### AIM OF THE TASK
Collect each line in the records below that contains the string "represents", treating uppercase and lowercase letters as different.

### DATA SHOWN
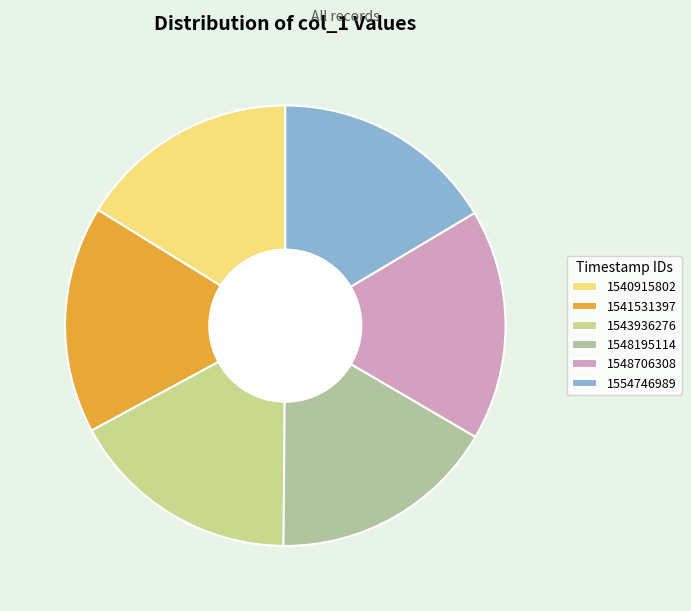

The 1540915802 slice represents 16% of the pie. True or false?

True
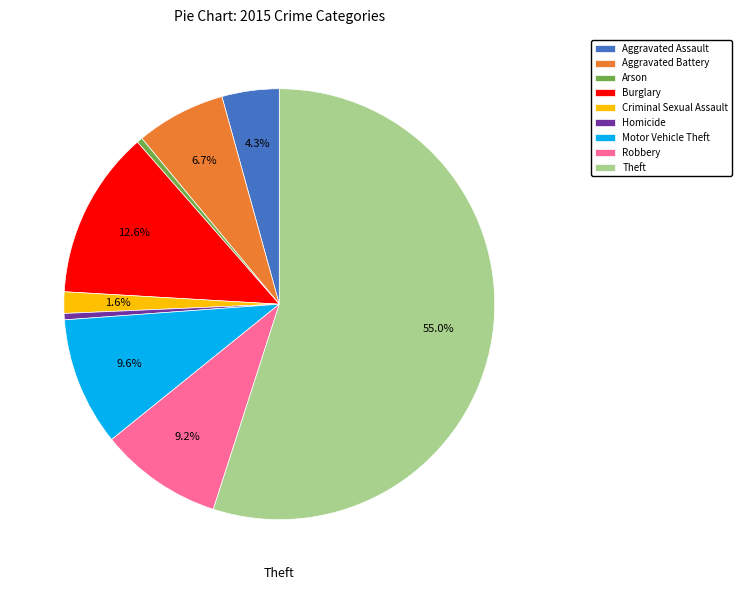

What is the majority slice?

Theft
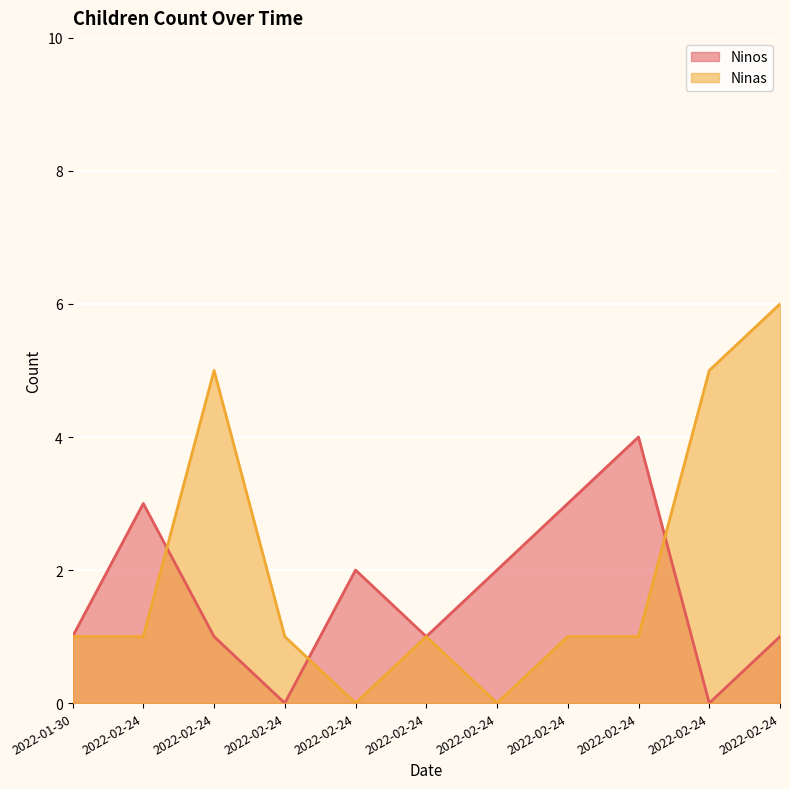

Which series has the largest total across all categories?

Ninas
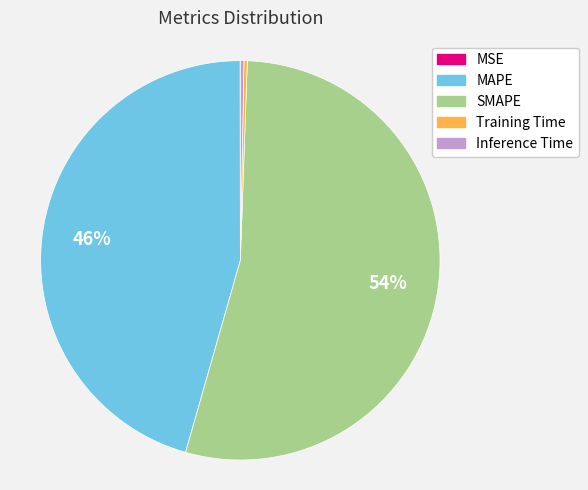

The MAPE slice represents 51% of the pie. True or false?

False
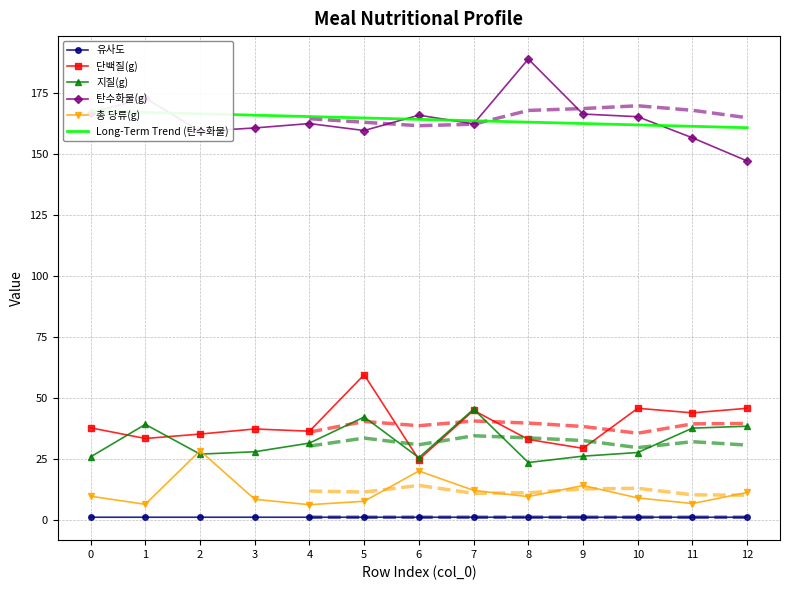

Reading left to right, transcribe all the data shown in this chart.

유사도: 1.0	1.0	1.0	1.0	1.0	1.0	1.0	1.0	1.0	1.0	1.0	1.0	1.0
단백질(g): 37.6	33.3	35.1	37.2	36.2	59.4	24.6	44.8	32.9	29.2	45.6	43.8	45.6
지질(g): 25.7	39.0	26.8	27.8	31.4	42.1	25.4	45.3	23.4	26.0	27.5	37.5	38.3
탄수화물(g): 166.8	172.8	159.1	160.5	162.3	159.5	165.8	162.2	188.8	166.2	165.1	156.5	147.0
총 당류(g): 9.6	6.3	28.2	8.3	6.1	7.5	19.9	12.0	9.4	14.0	8.9	6.6	11.1
Long-Term Trend (탄수화물): 167.5	166.9	166.3	165.8	165.2	164.6	164.0	163.5	162.9	162.3	161.8	161.2	160.6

### RESPONSE BOX
The 1540915802 slice represents 16% of the pie. True or false?
The MAPE slice represents 51% of the pie. True or false?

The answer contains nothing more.